Dr. Dennis Palkon, industry studies, earned fourth place honors in the Barron's Challenge, an annual stock-picking contest for college students and professors. Palkon's portfolio posted a gain of 27 percent in five months.
Dr. Edward J. Petuch and Dr. Charles Roberts, geosciences, have published The Geology of the Everglades and Adjacent Areas (CRC, 2007) offering the first complete overview of the historical geology of the Everglades, from the effects of the Chesapeake Bay astorid impact to the modern Everglades marshlands. The book is written as a field guide as well as a reference manual with photographs showing exposed geologic sections, collection sites and fossil beds; it also includes a CD-ROM featuring animated maps and a PowerPoint presentation.
R. Stephen Richarde, Ph.D., director, University Assessment, has been appointed by the State Council of Higher Education for Virginia to the 2007 Task Force on Assessment. The overarching goal of the task force is to steward a systemwide approach to assessment that is focused on improvement while also demonstrating accountability. The task force will conduct its work to produce a final report, including recommended guidelines for institutional implementation, by the end of September.
Dr. Robert Watson, political science, had his article “Vice Presidential Selection: A Model” published in the journal White House Studies and contributed a series of exercises titled “Am I a Democrat or Republican?” to the new book Road to the White House (Kendall/Hunt) and wrote the foreword for the book The Great Presidential Triumvirate at Home and Abroad: Washington, Jefferson, and Lincoln (Nova). He also guest hosted a three-hour radio program for 850 AM on the early presidential debates in May and recently completed a series of “History Day” and “Civics Day” presentations at schools in Palm Beach and Broward counties.
For the second time in a row the Event Marketing class (MAR 4933), taught by Robert Ciraldo has won the prestigious Scholastic Achievement Award from the Chevrolet Division of General Motors Corporation. The work done by FAU students in this class in 2006 and 2007 was selected by Chevrolet to be the best among nine regional schools in the Southeast offering the same program. Both years, five members from the FAU class were flown to Atlanta to present their work to marketing executives from Chevrolet. Both years the University Foundation received a $1,500 marketing scholarship award check from General Motors.

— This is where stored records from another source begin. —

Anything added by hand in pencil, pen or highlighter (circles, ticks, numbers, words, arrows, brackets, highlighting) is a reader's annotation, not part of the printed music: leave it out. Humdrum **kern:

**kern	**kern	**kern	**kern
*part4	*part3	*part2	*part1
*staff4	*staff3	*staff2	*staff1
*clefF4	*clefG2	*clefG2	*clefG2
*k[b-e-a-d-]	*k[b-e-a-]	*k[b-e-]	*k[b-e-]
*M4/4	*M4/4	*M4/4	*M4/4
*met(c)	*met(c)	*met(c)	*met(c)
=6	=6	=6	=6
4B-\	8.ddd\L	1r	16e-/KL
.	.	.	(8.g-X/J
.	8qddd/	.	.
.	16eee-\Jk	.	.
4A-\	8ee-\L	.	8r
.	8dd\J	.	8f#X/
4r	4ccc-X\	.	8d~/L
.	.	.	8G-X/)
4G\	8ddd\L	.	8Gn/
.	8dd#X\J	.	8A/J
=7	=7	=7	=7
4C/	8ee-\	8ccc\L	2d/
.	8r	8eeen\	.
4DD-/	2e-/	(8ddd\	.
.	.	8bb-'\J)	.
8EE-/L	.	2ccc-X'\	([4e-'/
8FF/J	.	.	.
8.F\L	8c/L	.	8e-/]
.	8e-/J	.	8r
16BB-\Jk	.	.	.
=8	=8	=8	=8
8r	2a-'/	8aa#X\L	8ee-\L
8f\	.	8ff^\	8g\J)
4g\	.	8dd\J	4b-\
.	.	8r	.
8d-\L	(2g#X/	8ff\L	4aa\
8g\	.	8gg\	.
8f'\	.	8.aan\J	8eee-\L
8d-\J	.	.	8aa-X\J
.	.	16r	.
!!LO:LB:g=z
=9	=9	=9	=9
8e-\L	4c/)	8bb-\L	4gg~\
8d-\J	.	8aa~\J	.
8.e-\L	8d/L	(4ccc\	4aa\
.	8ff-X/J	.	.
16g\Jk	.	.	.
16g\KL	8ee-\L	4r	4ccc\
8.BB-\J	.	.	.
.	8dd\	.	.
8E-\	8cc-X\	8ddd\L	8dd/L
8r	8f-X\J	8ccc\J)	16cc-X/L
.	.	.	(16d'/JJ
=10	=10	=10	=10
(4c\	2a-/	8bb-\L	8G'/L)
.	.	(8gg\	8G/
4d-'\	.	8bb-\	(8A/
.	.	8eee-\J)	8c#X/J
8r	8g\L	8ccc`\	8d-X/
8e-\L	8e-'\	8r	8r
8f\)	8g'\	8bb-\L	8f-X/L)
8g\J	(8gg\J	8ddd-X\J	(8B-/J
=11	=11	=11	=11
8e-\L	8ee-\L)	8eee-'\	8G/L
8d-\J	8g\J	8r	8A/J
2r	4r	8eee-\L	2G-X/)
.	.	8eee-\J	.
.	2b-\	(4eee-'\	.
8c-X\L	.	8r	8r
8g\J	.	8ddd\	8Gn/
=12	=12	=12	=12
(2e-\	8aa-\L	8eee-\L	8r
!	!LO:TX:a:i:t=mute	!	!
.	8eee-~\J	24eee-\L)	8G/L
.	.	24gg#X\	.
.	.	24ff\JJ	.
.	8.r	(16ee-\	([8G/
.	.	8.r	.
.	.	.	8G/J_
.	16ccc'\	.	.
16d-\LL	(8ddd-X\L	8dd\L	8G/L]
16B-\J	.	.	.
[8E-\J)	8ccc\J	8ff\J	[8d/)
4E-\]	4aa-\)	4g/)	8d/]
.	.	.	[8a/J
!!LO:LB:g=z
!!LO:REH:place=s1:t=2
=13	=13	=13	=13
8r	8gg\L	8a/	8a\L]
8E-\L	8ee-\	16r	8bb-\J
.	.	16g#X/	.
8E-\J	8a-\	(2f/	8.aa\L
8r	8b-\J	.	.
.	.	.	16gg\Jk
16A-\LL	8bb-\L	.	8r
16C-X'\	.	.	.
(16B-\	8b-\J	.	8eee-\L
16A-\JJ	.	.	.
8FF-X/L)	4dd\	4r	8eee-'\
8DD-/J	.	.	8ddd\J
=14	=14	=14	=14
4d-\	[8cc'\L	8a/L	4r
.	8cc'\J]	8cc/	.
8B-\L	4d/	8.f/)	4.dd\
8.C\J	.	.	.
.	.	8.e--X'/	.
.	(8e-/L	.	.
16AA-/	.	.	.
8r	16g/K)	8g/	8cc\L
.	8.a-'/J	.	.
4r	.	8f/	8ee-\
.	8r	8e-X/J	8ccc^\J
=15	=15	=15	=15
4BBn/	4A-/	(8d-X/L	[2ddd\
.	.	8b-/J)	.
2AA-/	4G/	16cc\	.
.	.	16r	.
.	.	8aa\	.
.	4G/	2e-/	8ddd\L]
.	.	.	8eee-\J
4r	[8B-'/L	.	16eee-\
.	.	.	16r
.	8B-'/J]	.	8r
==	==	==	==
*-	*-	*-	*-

Keith Wetzel, biomedical science, has been selected by the University of Wisconsin at Lacrosse for the 2007 Academic Achievement Award for his master’s thesis research titled “Regulation of the Staphylococcus aureus OpuD gene.” Wetzel is helping the Christopher Burns laboratory develop new areas of investigation related to biodefense against food-borne bacterial pathogens, including E. coli O157:H7.